- **Work to be completed**
With the pictures excluded, repeat every entry exactly.

- **Material for this exercise**
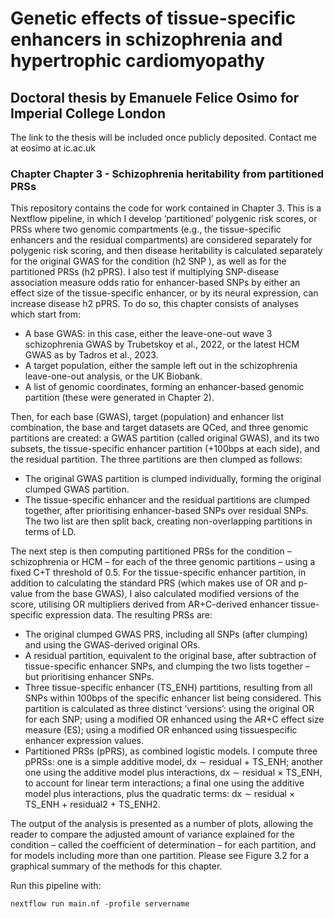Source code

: # Genetic effects of tissue-specific enhancers in schizophrenia and hypertrophic cardiomyopathy
## Doctoral thesis by Emanuele Felice Osimo for Imperial College London
The link to the thesis will be included once publicly deposited.
Contact me at eosimo at ic.ac.uk

### Chapter Chapter 3 - Schizophrenia heritability from partitioned PRSs

This repository contains the code for work contained in Chapter 3. This is a Nextflow pipeline, in which I develop ‘partitioned’ polygenic risk scores, or PRSs where two
genomic compartments (e.g., the tissue-specific enhancers and the residual compartments) are
considered separately for polygenic risk scoring, and then disease heritability is calculated
separately for the original GWAS for the condition (h2
SNP ), as well as for the partitioned
PRSs (h2
pPRS). I also test if multiplying SNP-disease association measure odds ratio for
enhancer-based SNPs by either an effect size of the tissue-specific enhancer, or by its neural
expression, can increase disease h2
pPRS. To do so, this chapter consists of analyses which start from:

- A base GWAS: in this case, either the leave-one-out wave 3 schizophrenia GWAS by
Trubetskoy et al., 2022, or the latest HCM GWAS as by Tadros et al., 2023.
- A target population, either the sample left out in the schizophrenia leave-one-out analysis,
or the UK Biobank.
- A list of genomic coordinates, forming an enhancer-based genomic partition (these
were generated in Chapter 2).

Then, for each base (GWAS), target (population) and enhancer list combination,
the base and target datasets are QCed, and three genomic partitions are created: a 
GWAS partition (called original GWAS), and its two subsets, the tissue-specific enhancer partition
(+100bps at each side), and the residual partition. The three partitions are then clumped
as follows:

- The original GWAS partition is clumped individually, forming the original clumped
GWAS partition.
- The tissue-specific enhancer and the residual partitions are clumped together, after prioritising
enhancer-based SNPs over residual SNPs. The two list are then split back,
creating non-overlapping partitions in terms of LD.

The next step is then computing partitioned PRSs for the condition – schizophrenia
or HCM – for each of the three genomic partitions – using a fixed C+T threshold of 0.5.
For the tissue-specific enhancer partition, in addition to calculating the standard PRS (which
makes use of OR and p-value from the base GWAS), I also calculated modified versions
of the score, utilising OR multipliers derived from AR+C-derived enhancer tissue-specific
expression data. The resulting PRSs are:

- The original clumped GWAS PRS, including all SNPs (after clumping) and using the
GWAS-derived original ORs.
- A residual partition, equivalent to the original base, after subtraction of tissue-specific
enhancer SNPs, and clumping the two lists together – but prioritising enhancer SNPs.
- Three tissue-specific enhancer (TS_ENH) partitions, resulting from all SNPs within 100bps
of the specific enhancer list being considered. This partition is calculated as three distinct
‘versions’: using the original OR for each SNP; using a modified OR enhanced
using the AR+C effect size measure (ES); using a modified OR enhanced using tissuespecific
enhancer expression values.
- Partitioned PRSs (pPRS), as combined logistic models. I compute three pPRSs: one is
a simple additive model, dx ∼ residual + TS_ENH; another one using the additive
model plus interactions, dx ∼ residual × TS_ENH, to account for linear term interactions;
a final one using the additive model plus interactions, plus the quadratic terms:
dx ∼ residual × TS_ENH + residual2 + TS_ENH2.


The output of the analysis is presented as a number of plots, allowing the reader to
compare the adjusted amount of variance explained for the condition – called the coefficient
of determination – for each partition, and for models including more than one partition.
Please see Figure 3.2 for a graphical summary of the methods for this chapter.

Run this pipeline with:

```
nextflow run main.nf -profile servername
```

- **Response below**
Source code

: # Genetic effects of tissue-specific enhancers in schizophrenia and hypertrophic cardiomyopathy
## Doctoral thesis by Emanuele Felice Osimo for Imperial College London
The link to the thesis will be included once publicly deposited.
Contact me at eosimo at ic.ac.uk

### Chapter Chapter 3 - Schizophrenia heritability from partitioned PRSs

This repository contains the code for work contained in Chapter 3. This is a Nextflow pipeline, in which I develop ‘partitioned’ polygenic risk scores, or PRSs where two
genomic compartments (e.g., the tissue-specific enhancers and the residual compartments) are
considered separately for polygenic risk scoring, and then disease heritability is calculated
separately for the original GWAS for the condition (h2
SNP ), as well as for the partitioned
PRSs (h2
pPRS). I also test if multiplying SNP-disease association measure odds ratio for
enhancer-based SNPs by either an effect size of the tissue-specific enhancer, or by its neural
expression, can increase disease h2
pPRS. To do so, this chapter consists of analyses which start from:

- A base GWAS: in this case, either the leave-one-out wave 3 schizophrenia GWAS by
Trubetskoy et al., 2022, or the latest HCM GWAS as by Tadros et al., 2023.
- A target population, either the sample left out in the schizophrenia leave-one-out analysis,
or the UK Biobank.
- A list of genomic coordinates, forming an enhancer-based genomic partition (these
were generated in Chapter 2).

Then, for each base (GWAS), target (population) and enhancer list combination,
the base and target datasets are QCed, and three genomic partitions are created: a 
GWAS partition (called original GWAS), and its two subsets, the tissue-specific enhancer partition
(+100bps at each side), and the residual partition. The three partitions are then clumped
as follows:

- The original GWAS partition is clumped individually, forming the original clumped
GWAS partition.
- The tissue-specific enhancer and the residual partitions are clumped together, after prioritising
enhancer-based SNPs over residual SNPs. The two list are then split back,
creating non-overlapping partitions in terms of LD.

The next step is then computing partitioned PRSs for the condition – schizophrenia
or HCM – for each of the three genomic partitions – using a fixed C+T threshold of 0.5.
For the tissue-specific enhancer partition, in addition to calculating the standard PRS (which
makes use of OR and p-value from the base GWAS), I also calculated modified versions
of the score, utilising OR multipliers derived from AR+C-derived enhancer tissue-specific
expression data. The resulting PRSs are:

- The original clumped GWAS PRS, including all SNPs (after clumping) and using the
GWAS-derived original ORs.
- A residual partition, equivalent to the original base, after subtraction of tissue-specific
enhancer SNPs, and clumping the two lists together – but prioritising enhancer SNPs.
- Three tissue-specific enhancer (TS_ENH) partitions, resulting from all SNPs within 100bps
of the specific enhancer list being considered. This partition is calculated as three distinct
‘versions’: using the original OR for each SNP; using a modified OR enhanced
using the AR+C effect size measure (ES); using a modified OR enhanced using tissuespecific
enhancer expression values.
- Partitioned PRSs (pPRS), as combined logistic models. I compute three pPRSs: one is
a simple additive model, dx ∼ residual + TS_ENH; another one using the additive
model plus interactions, dx ∼ residual × TS_ENH, to account for linear term interactions;
a final one using the additive model plus interactions, plus the quadratic terms:
dx ∼ residual × TS_ENH + residual2 + TS_ENH2.


The output of the analysis is presented as a number of plots, allowing the reader to
compare the adjusted amount of variance explained for the condition – called the coefficient
of determination – for each partition, and for models including more than one partition.
Please see Figure 3.2 for a graphical summary of the methods for this chapter.

Run this pipeline with:

```
nextflow run main.nf -profile servername
```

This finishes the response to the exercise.